> [Aim of the exercise]
Where the string "analitici" occurs in a line of the data below, that line should be copied.

Extracted entries Block Start

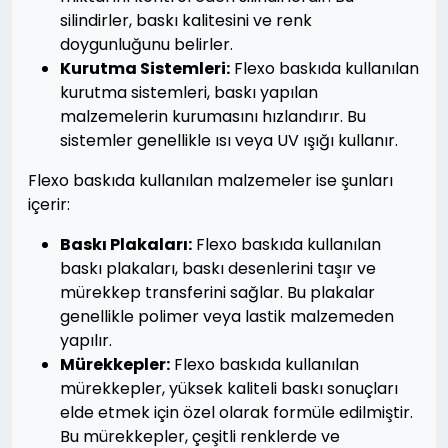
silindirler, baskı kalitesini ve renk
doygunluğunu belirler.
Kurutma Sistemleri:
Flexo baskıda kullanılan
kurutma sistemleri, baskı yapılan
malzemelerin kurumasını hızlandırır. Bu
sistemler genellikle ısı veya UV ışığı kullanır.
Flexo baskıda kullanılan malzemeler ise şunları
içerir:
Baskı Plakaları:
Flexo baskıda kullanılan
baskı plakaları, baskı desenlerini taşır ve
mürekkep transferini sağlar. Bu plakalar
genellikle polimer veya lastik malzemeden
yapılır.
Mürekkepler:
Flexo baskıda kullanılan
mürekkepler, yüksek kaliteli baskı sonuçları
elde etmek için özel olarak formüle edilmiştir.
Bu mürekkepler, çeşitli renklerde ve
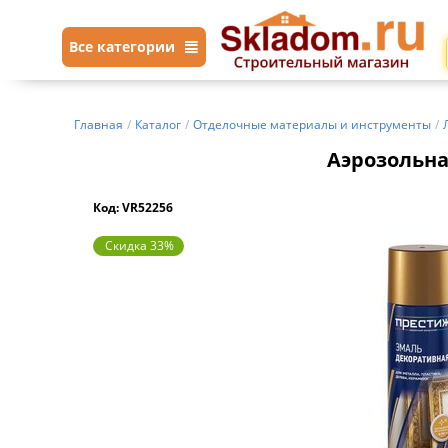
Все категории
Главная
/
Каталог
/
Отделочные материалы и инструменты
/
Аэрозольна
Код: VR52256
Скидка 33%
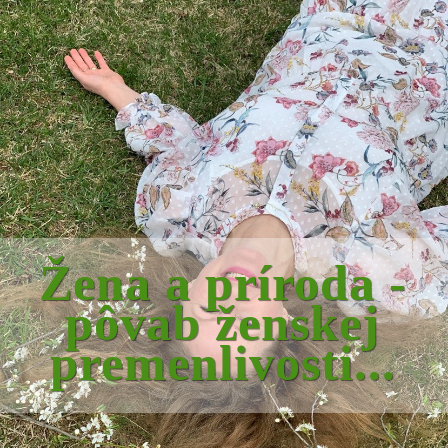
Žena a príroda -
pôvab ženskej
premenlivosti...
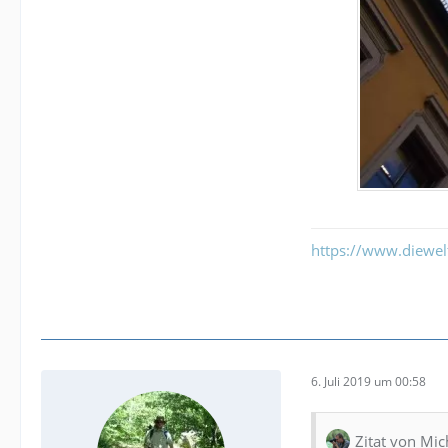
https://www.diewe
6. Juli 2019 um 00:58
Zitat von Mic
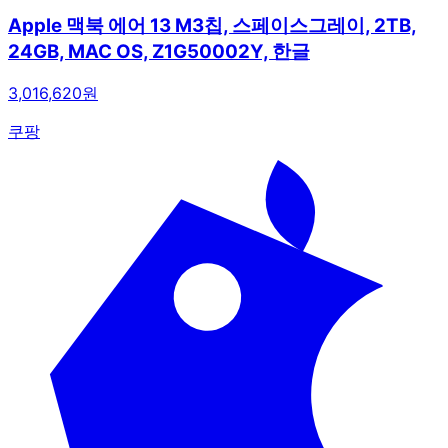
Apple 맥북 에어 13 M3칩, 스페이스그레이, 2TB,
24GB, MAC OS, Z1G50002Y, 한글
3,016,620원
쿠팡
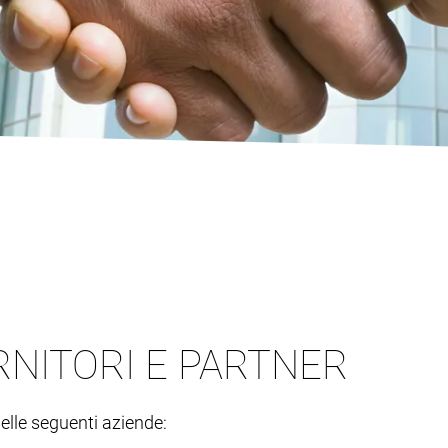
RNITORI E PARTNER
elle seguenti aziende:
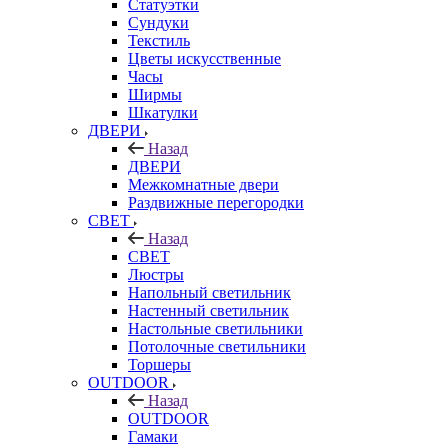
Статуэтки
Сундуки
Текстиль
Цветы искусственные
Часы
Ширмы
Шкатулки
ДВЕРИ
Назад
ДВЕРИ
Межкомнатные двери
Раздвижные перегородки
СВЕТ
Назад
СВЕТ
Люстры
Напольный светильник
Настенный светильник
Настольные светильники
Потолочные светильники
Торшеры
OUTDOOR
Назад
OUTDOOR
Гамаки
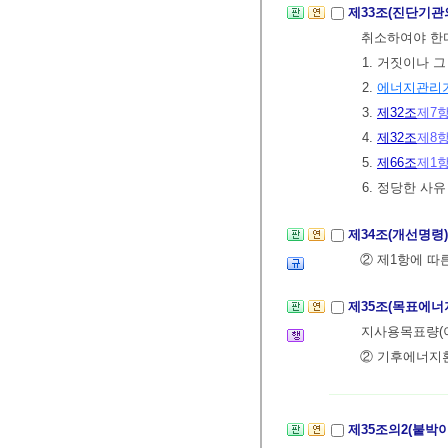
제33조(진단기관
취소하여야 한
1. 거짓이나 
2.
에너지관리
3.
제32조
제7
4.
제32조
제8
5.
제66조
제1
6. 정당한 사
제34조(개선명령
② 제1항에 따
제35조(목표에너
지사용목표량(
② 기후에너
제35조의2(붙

Extracted entries Block End
Extracted entries Block Start

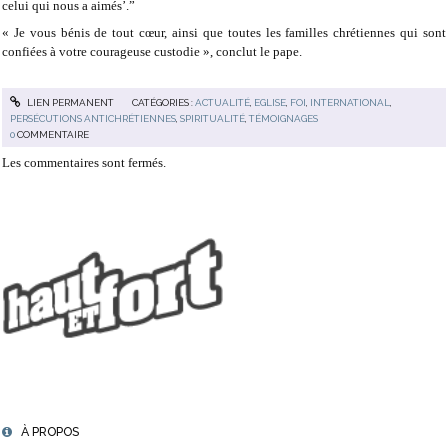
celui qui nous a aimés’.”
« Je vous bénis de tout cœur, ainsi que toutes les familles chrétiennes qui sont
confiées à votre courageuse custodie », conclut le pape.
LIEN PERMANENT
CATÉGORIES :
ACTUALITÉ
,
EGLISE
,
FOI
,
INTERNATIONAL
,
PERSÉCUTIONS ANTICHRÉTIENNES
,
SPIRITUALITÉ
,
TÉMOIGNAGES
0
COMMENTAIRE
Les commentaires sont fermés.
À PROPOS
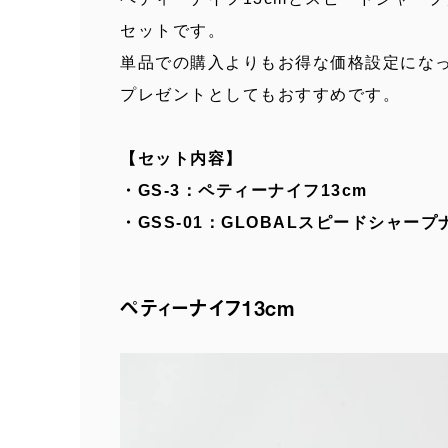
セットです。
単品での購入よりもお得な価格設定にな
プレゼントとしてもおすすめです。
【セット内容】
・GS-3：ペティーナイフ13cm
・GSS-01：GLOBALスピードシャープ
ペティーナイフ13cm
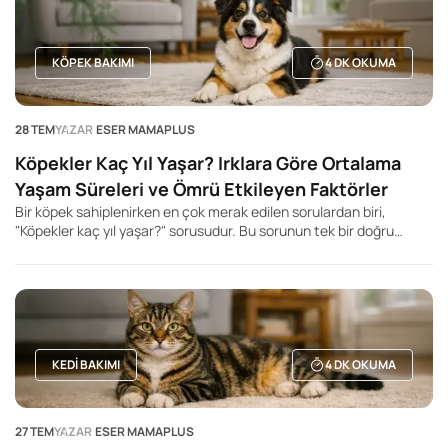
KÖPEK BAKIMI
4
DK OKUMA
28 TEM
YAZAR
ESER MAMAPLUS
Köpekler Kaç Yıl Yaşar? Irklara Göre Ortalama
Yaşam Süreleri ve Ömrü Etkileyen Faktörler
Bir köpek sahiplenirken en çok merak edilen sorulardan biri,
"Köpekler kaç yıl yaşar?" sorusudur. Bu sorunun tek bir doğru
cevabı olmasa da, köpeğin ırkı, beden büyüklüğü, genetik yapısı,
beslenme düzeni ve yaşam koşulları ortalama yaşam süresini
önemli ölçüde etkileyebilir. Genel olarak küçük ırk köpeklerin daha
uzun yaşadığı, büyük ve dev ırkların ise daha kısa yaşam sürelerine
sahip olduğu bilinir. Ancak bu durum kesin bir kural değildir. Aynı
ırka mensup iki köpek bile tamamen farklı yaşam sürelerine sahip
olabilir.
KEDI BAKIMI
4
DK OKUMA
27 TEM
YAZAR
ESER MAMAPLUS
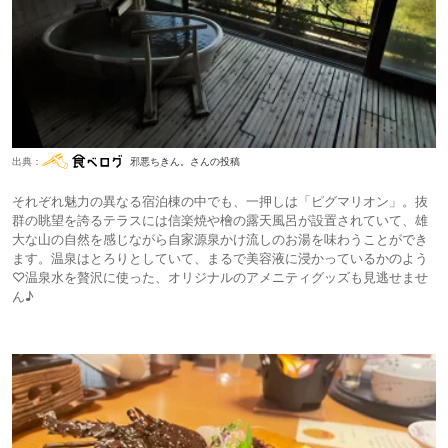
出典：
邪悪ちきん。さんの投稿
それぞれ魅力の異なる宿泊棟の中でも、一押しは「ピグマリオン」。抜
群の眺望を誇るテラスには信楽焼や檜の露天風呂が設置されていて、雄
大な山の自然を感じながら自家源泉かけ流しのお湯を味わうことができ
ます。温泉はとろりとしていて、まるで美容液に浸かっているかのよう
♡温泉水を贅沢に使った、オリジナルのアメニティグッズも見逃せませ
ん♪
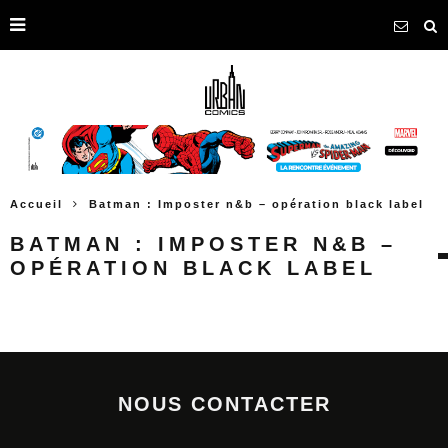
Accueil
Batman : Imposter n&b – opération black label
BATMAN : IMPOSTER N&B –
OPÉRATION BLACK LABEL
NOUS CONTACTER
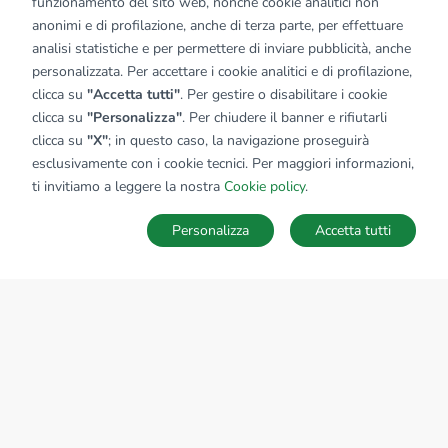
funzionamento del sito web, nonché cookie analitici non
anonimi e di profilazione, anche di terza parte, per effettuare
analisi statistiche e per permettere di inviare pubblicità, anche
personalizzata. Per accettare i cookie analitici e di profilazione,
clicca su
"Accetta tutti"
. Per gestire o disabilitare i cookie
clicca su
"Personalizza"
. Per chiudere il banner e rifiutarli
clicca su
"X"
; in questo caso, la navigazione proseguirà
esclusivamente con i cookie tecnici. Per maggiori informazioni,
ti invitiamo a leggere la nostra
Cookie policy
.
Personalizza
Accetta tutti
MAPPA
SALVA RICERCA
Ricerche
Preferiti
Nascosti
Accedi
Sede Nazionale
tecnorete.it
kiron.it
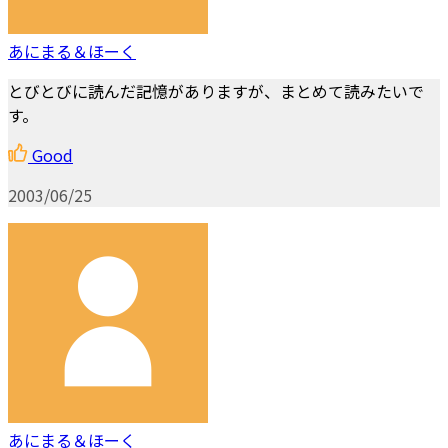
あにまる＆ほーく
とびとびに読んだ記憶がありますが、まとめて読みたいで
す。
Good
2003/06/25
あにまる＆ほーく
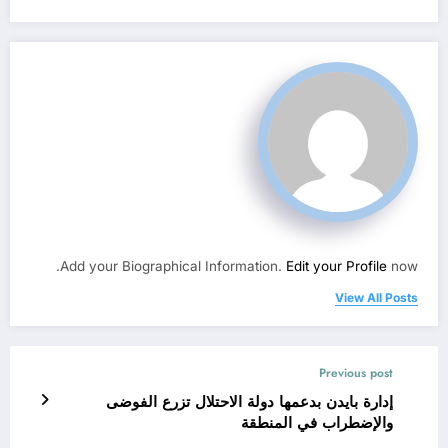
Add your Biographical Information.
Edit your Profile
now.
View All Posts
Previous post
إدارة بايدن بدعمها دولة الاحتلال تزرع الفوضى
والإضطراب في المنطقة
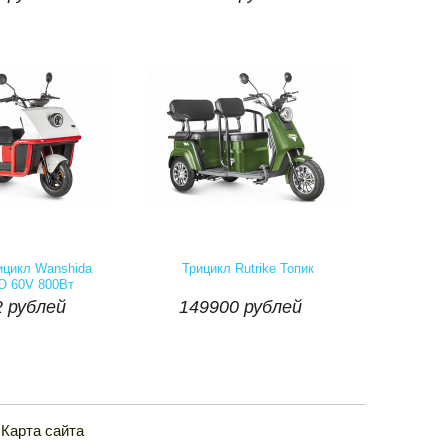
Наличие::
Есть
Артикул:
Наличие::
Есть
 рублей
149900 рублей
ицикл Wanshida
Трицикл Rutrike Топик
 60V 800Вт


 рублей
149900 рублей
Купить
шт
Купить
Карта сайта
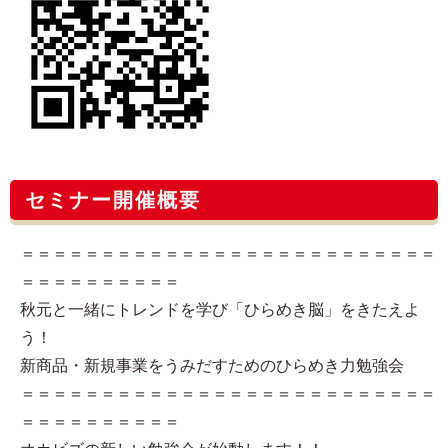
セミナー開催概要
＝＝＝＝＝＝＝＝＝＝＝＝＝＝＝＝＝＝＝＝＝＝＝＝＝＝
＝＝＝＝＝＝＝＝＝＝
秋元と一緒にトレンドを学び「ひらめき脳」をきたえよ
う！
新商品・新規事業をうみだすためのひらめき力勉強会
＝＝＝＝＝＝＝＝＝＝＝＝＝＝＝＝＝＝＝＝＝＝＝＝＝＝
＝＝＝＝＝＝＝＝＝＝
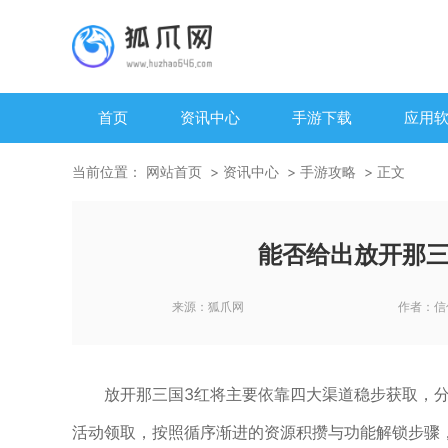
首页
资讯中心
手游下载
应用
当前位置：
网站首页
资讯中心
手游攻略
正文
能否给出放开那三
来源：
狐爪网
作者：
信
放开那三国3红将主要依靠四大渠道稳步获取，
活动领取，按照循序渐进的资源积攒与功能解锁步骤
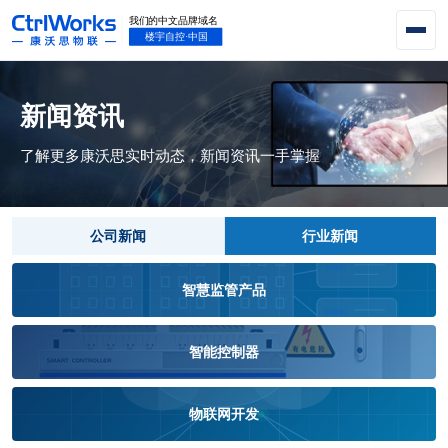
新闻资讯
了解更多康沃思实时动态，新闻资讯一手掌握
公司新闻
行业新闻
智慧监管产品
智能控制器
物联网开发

Extracted entries Block End
Extracted entries Block Start

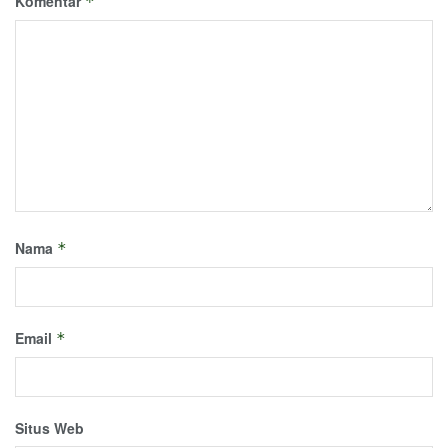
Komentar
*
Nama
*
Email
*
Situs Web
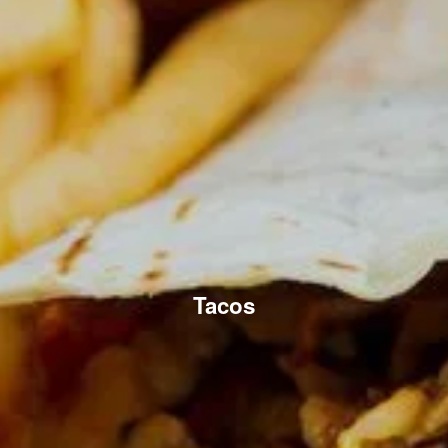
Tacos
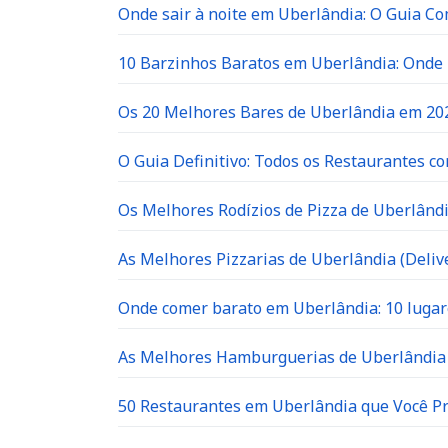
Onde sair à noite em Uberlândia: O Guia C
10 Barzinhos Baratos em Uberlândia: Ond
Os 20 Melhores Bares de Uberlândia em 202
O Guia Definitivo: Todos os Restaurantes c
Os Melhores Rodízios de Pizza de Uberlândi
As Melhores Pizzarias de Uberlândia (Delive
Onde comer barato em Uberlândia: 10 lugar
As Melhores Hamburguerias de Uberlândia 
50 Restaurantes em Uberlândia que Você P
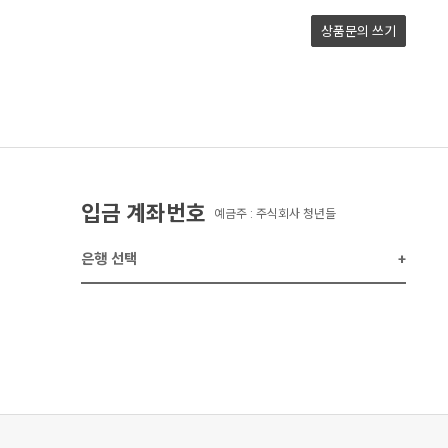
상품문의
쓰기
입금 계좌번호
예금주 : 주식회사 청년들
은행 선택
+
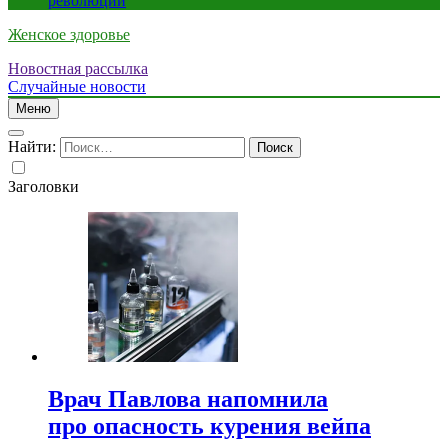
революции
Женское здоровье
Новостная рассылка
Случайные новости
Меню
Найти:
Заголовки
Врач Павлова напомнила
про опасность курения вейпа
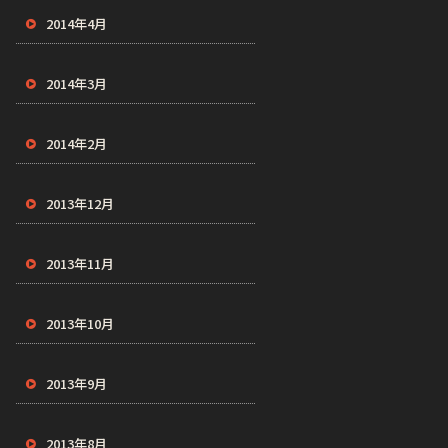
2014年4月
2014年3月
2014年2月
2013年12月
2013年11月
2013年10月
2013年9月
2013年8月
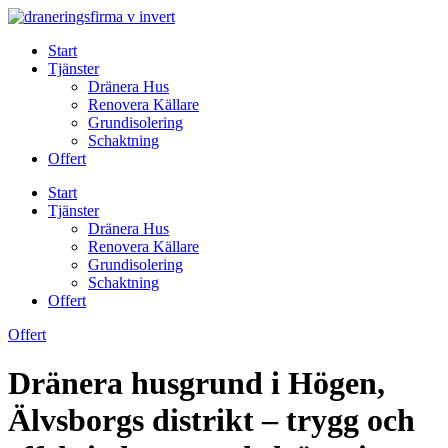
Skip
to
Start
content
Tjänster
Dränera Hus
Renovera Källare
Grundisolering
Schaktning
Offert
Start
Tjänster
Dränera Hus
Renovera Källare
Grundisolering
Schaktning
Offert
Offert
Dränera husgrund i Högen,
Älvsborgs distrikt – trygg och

Extracted entries Block End

> [Worked solution]
funzionamento del sito web, nonché cookie analitici non
personalizzata. Per accettare i cookie analitici e di profilazione,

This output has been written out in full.